BY DANIEL THIMONS, NOVEMBER 19, 2019
On November 11, the Apostolic Nuncio to the United States, Archbishop Christophe Pierre, addressed the USCCB General Assembly. In this address, he stated: “The pastoral thrust of this pontificate must reach the American people, especially as families continue to demand of dioceses and parishes the accompaniment envisioned by Amoris Laetitia.”
What exactly is this accompaniment that families are demanding? I pray that Archbishop Pierre is not referring to the practice of the bishops of Argentina, Germany, and Malta who defy Scripture and the unchangeable Tradition of the Church by granting Holy Communion to those in a public state of adultery—the divorced and civilly remarried.
As director of the Marriage and Family Life Office for two different dioceses in Ohio, since the publication of Amoris Laetitia, I have yet to witness any individuals or families demand Holy Communion for the divorced and civilly remarried. I have had a grand total of zero letters, zero emails, zero phone calls, and zero in-person meetings calling for Holy Communion for the divorced and civilly remarried. In three and a half years, not a single person has demanded, let alone asked, for such “accompaniment.”
I have been asked instead to provide pastoral accompaniment for the divorced, most especially for those who have been abandoned by their spouse. Numerous people have asked for help with challenges and difficulties in their marriage. People have also asked for accompaniment and assistance in obtaining a declaration of nullity or a marriage convalidation. Several adults have contacted me because they continue to suffer the pain of having grown up with divorced parents.
I have been asked to provide help and healing for countless people who struggle with an addiction to pornography, or whose spouses are addicted. I have heard from individuals with same-sex attraction who have struggled for years to live a chaste life. The message of Fr. James Martin has made these men and women seek reassurance that their difficult struggle for chastity has not been in vain. I have encountered many people who are scandalized by active priests who are also active homosexuals.
Parents have asked for help imparting to their children the truth and meaning of human sexuality, the call to chastity, and the beautiful vision of Christian marriage. Hundreds of these parents have children who have decided to “marry” outside of the Church, embrace the homosexual lifestyle, or who now identify as transgender. Others have asked for assistance in removing highly grotesque sexualized literature from Catholic high schools. Still others have expressed concern that some Catholic school teachers are also active homosexuals. Sadly, one parent even lamented that faculty at a local Catholic high school encouraged children to embrace the homosexual lifestyle.

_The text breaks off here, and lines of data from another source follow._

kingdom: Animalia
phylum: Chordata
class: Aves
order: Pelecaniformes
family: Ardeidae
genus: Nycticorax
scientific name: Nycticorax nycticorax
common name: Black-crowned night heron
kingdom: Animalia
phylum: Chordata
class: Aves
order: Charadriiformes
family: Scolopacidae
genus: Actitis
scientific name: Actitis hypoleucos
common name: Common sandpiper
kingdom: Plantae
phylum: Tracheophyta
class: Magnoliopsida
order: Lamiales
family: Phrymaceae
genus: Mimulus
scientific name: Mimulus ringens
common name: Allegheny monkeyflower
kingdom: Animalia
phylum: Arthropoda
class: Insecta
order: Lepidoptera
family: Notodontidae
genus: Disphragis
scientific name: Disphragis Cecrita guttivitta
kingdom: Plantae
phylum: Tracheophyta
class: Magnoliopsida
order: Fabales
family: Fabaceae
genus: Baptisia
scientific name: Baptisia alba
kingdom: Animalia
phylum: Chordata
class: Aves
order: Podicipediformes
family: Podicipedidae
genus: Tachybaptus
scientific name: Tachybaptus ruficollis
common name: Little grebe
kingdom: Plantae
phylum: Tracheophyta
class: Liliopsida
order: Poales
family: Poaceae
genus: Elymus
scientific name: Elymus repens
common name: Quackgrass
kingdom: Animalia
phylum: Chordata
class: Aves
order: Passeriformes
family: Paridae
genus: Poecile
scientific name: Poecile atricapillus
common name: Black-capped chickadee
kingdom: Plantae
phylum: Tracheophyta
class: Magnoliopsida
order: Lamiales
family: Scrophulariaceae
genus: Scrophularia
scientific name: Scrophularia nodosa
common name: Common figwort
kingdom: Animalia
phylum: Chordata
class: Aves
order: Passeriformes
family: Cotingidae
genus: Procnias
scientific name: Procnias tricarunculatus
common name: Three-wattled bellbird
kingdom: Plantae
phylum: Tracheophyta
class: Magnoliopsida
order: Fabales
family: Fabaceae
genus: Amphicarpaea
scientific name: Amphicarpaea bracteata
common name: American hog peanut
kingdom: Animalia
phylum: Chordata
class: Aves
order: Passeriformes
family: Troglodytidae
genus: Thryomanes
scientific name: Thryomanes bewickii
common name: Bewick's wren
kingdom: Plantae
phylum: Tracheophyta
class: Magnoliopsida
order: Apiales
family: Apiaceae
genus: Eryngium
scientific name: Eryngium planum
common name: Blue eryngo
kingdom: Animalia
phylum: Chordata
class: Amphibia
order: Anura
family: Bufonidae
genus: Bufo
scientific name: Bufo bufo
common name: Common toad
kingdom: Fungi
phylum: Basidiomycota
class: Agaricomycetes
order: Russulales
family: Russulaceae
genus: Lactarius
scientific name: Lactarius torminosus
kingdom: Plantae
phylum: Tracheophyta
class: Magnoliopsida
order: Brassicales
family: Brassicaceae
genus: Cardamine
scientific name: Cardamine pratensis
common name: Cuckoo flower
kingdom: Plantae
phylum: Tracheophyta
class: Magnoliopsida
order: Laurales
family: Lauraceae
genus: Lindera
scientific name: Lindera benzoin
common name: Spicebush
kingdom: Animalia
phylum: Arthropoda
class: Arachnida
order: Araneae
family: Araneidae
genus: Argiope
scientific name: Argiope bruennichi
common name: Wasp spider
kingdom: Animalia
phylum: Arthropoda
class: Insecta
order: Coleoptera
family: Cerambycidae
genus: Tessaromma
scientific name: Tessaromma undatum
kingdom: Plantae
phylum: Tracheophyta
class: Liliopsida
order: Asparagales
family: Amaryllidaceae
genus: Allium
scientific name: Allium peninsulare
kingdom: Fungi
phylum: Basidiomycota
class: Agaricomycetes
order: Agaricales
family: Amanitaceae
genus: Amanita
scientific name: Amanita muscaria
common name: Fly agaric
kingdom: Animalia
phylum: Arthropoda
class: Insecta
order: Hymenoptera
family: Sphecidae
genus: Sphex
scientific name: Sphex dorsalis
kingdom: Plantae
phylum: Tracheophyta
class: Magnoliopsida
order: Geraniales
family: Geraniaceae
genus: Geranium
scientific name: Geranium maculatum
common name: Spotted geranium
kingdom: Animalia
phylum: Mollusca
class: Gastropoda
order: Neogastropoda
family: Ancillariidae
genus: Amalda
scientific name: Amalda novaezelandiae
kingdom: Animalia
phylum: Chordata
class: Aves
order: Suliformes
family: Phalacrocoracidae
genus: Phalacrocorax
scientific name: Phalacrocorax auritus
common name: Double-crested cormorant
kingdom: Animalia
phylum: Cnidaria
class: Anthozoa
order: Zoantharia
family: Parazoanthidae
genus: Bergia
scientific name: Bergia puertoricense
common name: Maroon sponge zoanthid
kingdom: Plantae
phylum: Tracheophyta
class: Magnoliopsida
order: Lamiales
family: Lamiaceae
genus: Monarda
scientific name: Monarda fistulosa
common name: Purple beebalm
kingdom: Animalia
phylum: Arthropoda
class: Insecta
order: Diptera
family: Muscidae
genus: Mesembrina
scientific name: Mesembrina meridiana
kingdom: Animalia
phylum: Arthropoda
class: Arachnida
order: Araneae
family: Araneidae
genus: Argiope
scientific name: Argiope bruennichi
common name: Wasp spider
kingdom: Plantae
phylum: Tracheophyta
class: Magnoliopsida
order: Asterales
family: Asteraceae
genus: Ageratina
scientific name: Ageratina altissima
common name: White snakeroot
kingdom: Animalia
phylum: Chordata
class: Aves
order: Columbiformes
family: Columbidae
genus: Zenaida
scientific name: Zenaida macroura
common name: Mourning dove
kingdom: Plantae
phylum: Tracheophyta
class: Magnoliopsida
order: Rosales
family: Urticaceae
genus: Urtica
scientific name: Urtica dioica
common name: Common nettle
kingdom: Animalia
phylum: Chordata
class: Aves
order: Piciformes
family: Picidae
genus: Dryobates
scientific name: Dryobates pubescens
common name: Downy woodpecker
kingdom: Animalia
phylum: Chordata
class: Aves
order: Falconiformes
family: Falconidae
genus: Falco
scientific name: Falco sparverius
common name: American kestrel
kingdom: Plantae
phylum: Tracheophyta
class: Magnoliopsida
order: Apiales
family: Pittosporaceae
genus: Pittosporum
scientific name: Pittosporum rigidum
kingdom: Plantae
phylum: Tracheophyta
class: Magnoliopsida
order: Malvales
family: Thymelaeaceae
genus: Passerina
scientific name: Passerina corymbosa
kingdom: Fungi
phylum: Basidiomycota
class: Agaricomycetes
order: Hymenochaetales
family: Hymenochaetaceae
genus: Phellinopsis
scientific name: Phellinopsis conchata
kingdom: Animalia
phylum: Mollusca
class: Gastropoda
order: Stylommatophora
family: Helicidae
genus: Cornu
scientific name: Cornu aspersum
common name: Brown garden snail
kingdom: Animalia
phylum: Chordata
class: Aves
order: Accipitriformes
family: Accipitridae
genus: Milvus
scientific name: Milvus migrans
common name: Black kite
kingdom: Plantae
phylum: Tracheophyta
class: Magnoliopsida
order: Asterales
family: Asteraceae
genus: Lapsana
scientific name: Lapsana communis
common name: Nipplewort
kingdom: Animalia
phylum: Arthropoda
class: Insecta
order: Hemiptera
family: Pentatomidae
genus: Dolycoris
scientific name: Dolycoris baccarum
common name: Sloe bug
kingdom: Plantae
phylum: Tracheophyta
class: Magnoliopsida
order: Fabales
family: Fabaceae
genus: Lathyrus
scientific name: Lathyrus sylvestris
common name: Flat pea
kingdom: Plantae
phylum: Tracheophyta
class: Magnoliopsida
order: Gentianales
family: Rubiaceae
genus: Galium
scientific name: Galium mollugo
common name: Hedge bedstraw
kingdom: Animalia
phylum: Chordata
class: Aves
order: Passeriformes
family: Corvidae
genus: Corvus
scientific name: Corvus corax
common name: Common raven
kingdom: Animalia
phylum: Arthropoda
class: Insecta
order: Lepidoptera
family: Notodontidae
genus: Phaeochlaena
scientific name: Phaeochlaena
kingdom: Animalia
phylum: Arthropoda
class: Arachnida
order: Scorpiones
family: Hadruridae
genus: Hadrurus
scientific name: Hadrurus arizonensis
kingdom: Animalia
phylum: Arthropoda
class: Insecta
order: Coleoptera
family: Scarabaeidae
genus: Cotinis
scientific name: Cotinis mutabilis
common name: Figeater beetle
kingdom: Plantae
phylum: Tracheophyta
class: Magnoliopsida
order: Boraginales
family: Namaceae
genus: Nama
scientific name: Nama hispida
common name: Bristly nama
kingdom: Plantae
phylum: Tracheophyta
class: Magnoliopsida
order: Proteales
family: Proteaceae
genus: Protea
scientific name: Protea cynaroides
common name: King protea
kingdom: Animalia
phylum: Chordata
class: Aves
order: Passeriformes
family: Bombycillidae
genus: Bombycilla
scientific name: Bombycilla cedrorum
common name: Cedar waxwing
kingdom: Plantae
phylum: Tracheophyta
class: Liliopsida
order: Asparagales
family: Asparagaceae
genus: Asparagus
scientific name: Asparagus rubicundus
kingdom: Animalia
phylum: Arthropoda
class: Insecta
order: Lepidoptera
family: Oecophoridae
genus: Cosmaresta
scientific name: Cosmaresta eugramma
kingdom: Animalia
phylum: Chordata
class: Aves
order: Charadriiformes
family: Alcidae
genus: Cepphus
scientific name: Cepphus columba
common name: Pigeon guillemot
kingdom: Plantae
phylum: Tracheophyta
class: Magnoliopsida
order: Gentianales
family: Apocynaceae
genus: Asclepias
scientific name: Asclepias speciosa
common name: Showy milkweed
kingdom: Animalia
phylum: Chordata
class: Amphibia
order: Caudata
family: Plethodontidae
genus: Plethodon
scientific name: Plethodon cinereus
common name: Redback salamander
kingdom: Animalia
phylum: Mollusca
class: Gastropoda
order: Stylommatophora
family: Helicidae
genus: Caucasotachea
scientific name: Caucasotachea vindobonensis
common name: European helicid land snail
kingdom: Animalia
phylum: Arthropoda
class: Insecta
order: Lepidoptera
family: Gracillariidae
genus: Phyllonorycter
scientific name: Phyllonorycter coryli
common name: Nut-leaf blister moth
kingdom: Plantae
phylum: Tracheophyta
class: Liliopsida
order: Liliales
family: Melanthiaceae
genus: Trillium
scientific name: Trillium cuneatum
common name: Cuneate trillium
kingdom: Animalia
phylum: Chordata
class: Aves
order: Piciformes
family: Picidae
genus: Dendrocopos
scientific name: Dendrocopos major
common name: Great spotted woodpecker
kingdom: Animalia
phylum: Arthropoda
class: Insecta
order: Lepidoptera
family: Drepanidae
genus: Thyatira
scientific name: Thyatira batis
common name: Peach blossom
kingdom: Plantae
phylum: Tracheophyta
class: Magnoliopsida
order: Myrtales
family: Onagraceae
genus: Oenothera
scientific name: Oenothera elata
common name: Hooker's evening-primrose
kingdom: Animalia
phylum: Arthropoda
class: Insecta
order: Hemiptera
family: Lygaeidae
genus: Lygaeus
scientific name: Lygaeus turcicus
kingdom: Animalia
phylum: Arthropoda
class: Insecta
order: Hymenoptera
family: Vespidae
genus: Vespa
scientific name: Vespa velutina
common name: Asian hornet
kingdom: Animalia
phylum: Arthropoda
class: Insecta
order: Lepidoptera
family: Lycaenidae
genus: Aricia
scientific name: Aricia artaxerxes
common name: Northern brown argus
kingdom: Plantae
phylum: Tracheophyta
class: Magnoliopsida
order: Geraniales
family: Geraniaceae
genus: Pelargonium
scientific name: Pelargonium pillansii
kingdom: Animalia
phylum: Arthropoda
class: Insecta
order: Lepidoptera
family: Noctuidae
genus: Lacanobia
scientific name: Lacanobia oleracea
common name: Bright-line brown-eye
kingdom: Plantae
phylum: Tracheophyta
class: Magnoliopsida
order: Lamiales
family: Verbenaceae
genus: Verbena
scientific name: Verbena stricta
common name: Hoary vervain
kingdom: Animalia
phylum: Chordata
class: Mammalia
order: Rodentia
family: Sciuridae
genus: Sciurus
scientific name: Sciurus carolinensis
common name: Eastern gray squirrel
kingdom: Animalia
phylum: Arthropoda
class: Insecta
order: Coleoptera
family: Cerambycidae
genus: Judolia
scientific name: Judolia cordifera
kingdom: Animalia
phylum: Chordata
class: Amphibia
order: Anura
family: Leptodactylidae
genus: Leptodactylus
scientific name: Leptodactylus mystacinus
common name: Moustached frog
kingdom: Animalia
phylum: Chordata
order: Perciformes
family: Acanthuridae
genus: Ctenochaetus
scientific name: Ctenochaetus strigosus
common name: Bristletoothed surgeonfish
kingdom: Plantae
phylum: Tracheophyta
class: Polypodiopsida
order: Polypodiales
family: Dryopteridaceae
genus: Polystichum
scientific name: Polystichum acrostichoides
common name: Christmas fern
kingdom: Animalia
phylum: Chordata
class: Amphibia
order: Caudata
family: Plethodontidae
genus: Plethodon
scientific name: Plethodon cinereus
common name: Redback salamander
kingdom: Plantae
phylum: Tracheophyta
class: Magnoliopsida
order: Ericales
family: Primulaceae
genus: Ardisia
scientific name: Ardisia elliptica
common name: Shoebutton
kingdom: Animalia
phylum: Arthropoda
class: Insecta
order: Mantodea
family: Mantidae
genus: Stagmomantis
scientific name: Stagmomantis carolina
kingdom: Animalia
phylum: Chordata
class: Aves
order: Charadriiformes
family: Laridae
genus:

I have received numerous demands from families with children who have good reason to be angry that we still know nothing about how Theodore McCarrick rose to power in the Church. These families are demanding to know if Pope Francis knew about McCarrick’s predatory behavior when he lifted the restrictions that Pope Benedict placed on the ex-cardinal. People are demanding to know why we have yet to receive simple yes-or-no answers to the five dubia. And recently, the Amazon synod has awakened anger in a whole host of people, who are shocked and scandalized, demanding to know why idol worship was permitted to occur in the Vatican. Who will answer these continued demands?
Following this USCCB General Assembly, our bishops would do well to have conversations with and accompany families who are struggling to hand on the Catholic faith to their children in this time of great confusion. The bishops will discover that the actual demands of families go beyond what is envisioned in Amoris Laetitia. They will find that today’s families are in many ways “troubled and abandoned, like sheep without a shepherd.” Who will accompany these families and answer their continued demands?
Daniel Thimons is Director of the Office for Marriage and Family Life in the Archdiocese of Cincinnati. He previously held the same position for the Diocese of Columbus. The views expressed in his articles are his alone and do not necessarily reflect the views of the Archdiocese of Cincinnati.